The process inevitably involves a call to the bank or the stockbroker for some missing 1099 (which will absolutely show up the day after I get the taxes done.) Today the stockbroker informed me that in order to send me the confidential info via email, they would need to first send me an invite of sorts, to an online site where I must devise a super secret password, then go back, after said password is accepted- just wait- and plug it into the online site that asks for the secret word.
Alrighty then. I found the place for the super secret password construction. I imagined as a 30 year former teacher and a current aspiring writer that I would breeze through that baby, get my info, and move on to the next tax
There were 8 steps to creating a "successful" password.

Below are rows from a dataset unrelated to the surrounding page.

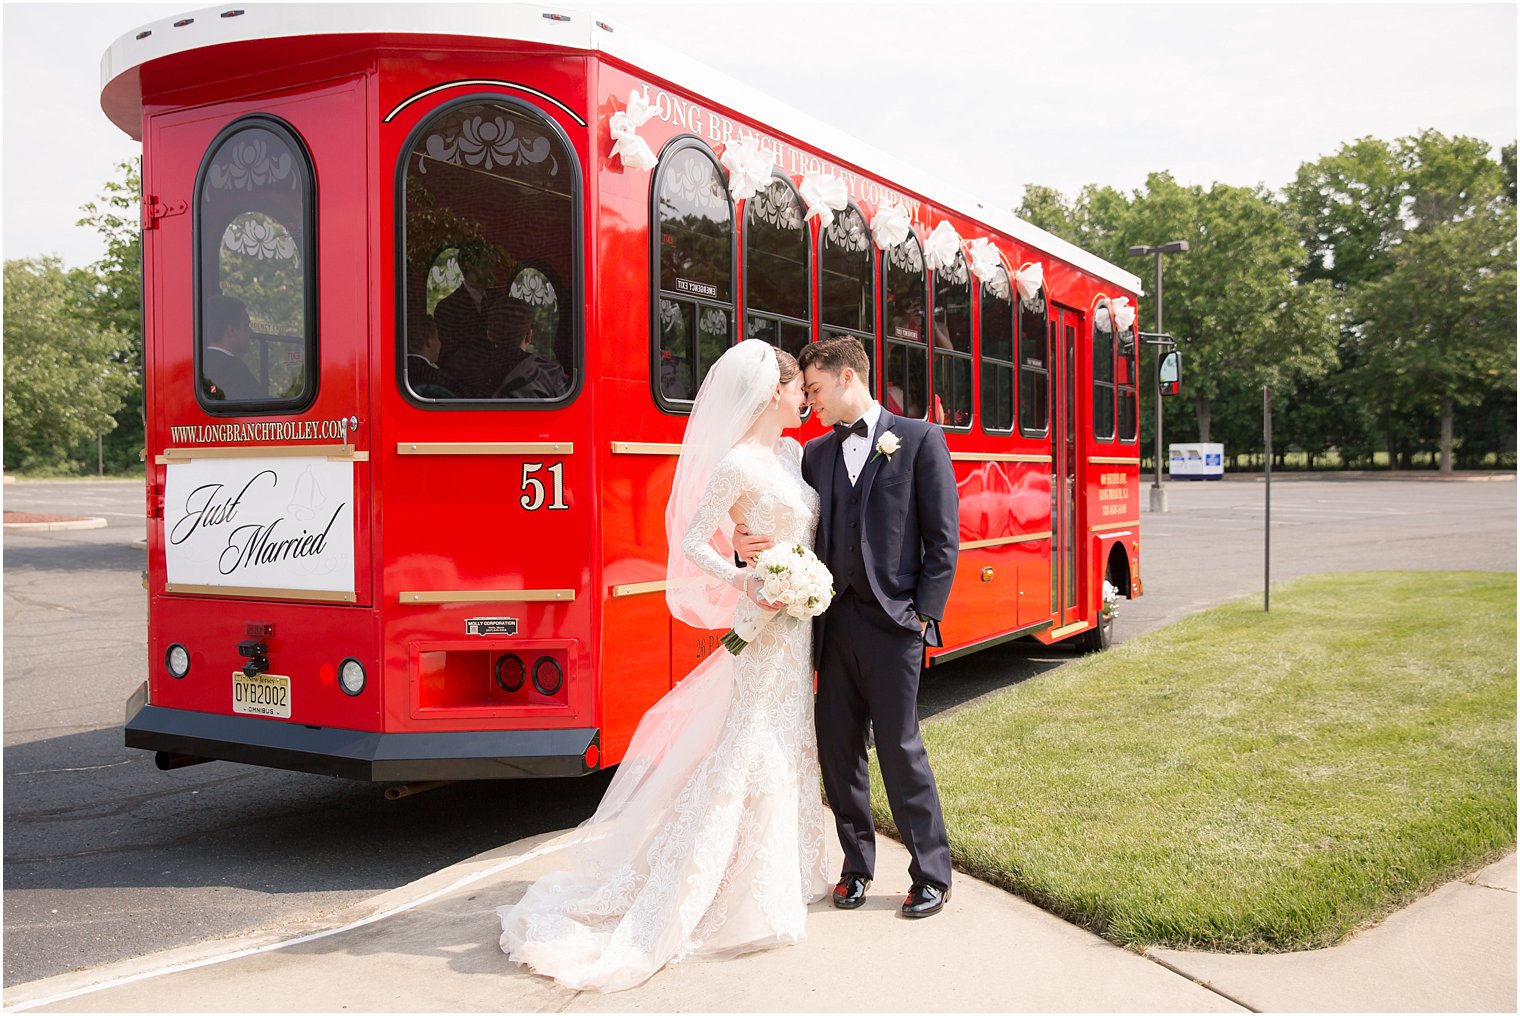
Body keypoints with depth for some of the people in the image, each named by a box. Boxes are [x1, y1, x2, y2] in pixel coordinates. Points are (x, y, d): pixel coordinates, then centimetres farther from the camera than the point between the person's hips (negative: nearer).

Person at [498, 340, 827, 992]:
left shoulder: (794, 453, 10)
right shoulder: (738, 464, -16)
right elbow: (694, 542, -18)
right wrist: (749, 585, -25)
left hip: (799, 627, 9)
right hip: (765, 628, -9)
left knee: (789, 749, 17)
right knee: (749, 755, -5)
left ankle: (783, 876, 31)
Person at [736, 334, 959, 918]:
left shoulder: (919, 440, 0)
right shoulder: (816, 454, 15)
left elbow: (943, 538, -3)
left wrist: (925, 615, -9)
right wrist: (749, 545, -10)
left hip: (893, 622, -5)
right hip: (833, 621, 5)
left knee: (900, 748, 0)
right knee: (837, 749, 10)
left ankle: (932, 875, 16)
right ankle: (857, 865, 27)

Most were the usual mandates:
- you MUST have at least 8 characters
- you MUST have at least one numeral
- you MUST have at least one lower case letter and one upper case letter.

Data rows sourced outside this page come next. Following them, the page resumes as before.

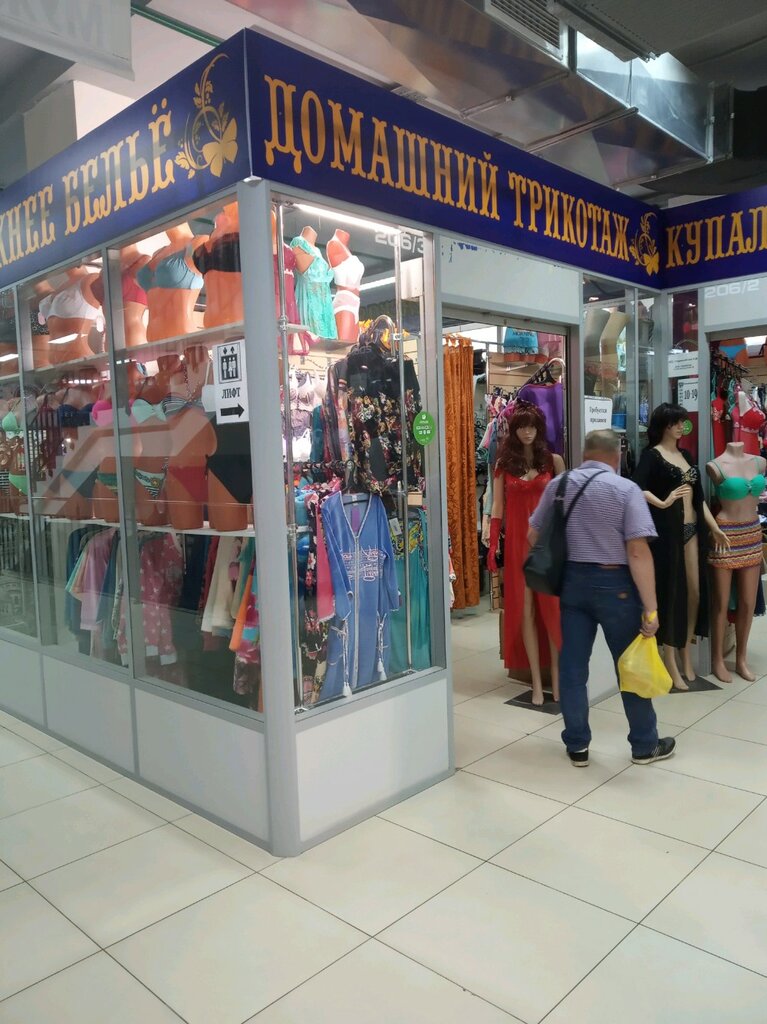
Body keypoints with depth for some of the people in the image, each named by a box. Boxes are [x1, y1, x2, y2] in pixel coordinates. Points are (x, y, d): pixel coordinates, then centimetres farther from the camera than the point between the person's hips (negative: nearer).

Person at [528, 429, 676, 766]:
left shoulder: (558, 485, 2)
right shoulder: (626, 489, -11)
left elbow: (533, 535, 9)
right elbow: (638, 552, -18)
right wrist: (650, 607, -15)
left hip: (571, 581, 4)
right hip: (614, 583, -3)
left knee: (572, 665, 11)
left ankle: (576, 746, 21)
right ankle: (645, 745, 26)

- You MUST have one non-alphanumeric character.
The teacher in me said: break the word apart and figure it out...alpha sounds like alphabet so maybe it means letters and numeric refers to numbers.
So are they telling me I have to include something that isn't a letter or a number?

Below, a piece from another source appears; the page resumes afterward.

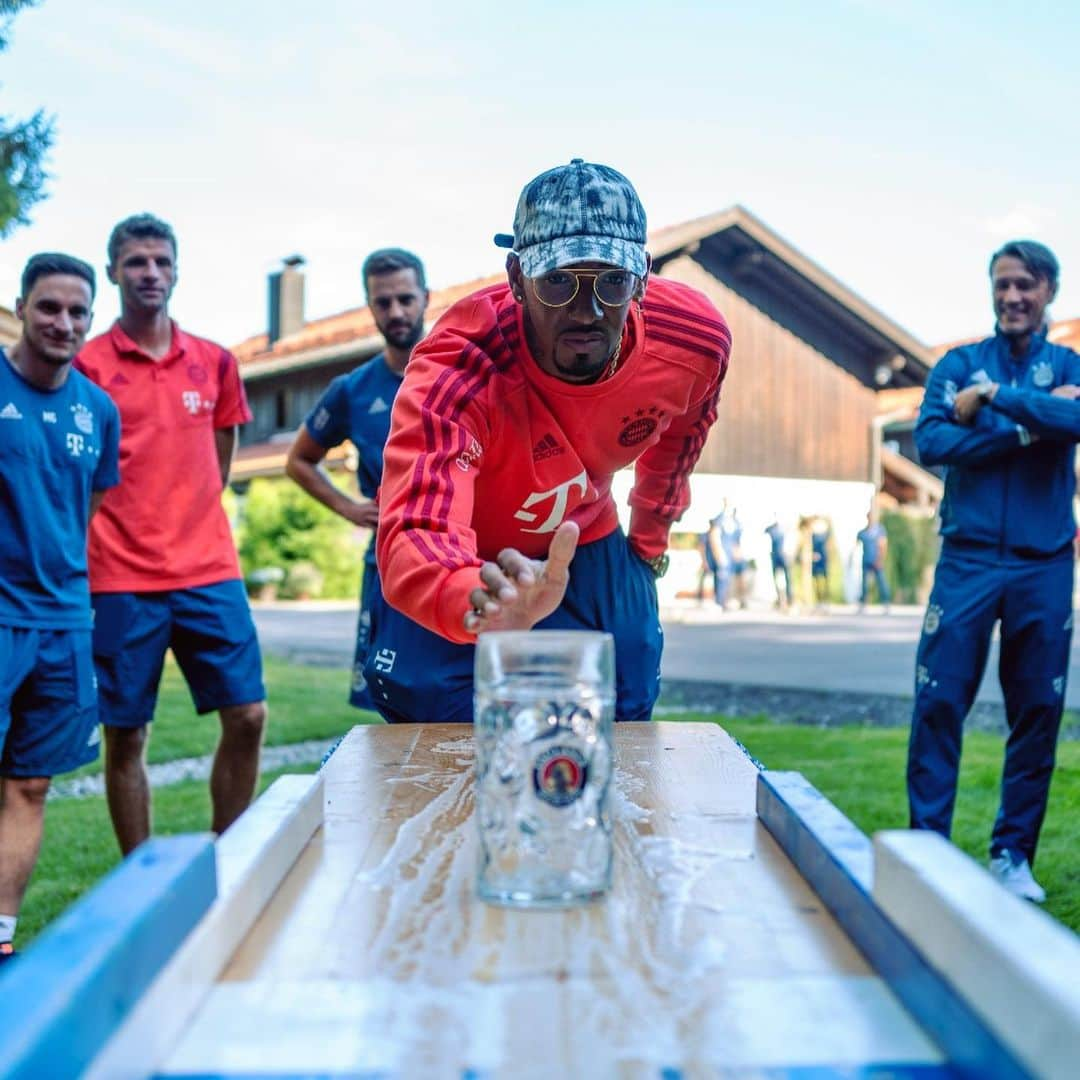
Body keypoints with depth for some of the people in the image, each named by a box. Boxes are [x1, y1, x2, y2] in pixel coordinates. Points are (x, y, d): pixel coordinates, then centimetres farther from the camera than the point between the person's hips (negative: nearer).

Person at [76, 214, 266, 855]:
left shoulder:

What do I have to do, create a cypher or a new language in order to get my financial statement?????
The only thing left on my keyboard beside the TAB, CAPS LOCK, SHIFT, and ENTER buttons were the asterisk, ampersand, parentheses and the like. It seems to me that we're always being reminded to leave out symbols like dashes, dollar signs, and percent signs. Now someone is refusing to give me access to my own account unless I stick in some kind of squiggle?
Well, here's what I think about that ^#&**@# !!!
Of course, it took me 10 minutes of trying a wide variety of passwords until I happened upon the stick-in-a-squiggle idea. Then it only took three minutes to get the actual info I needed, and that included the printing time. Sheesh! Some things just drive me crazy!
There's the PIN for the ATM, and the phone, if you want to protect information and numbers from prying eyes. Then there's the user-name and password to sign in to some email accounts or web sites. And then just when you think you can remember all those- unless you use the same on for everything with is a very big NO-NO we're told, you are treated to secure emails leading to secure sites that need secure super secret passwords that are multi-syllabic, ancient language-based, having no sequential numbers or letters in them and need NON-ALPHANUMERIC CHARACTERS!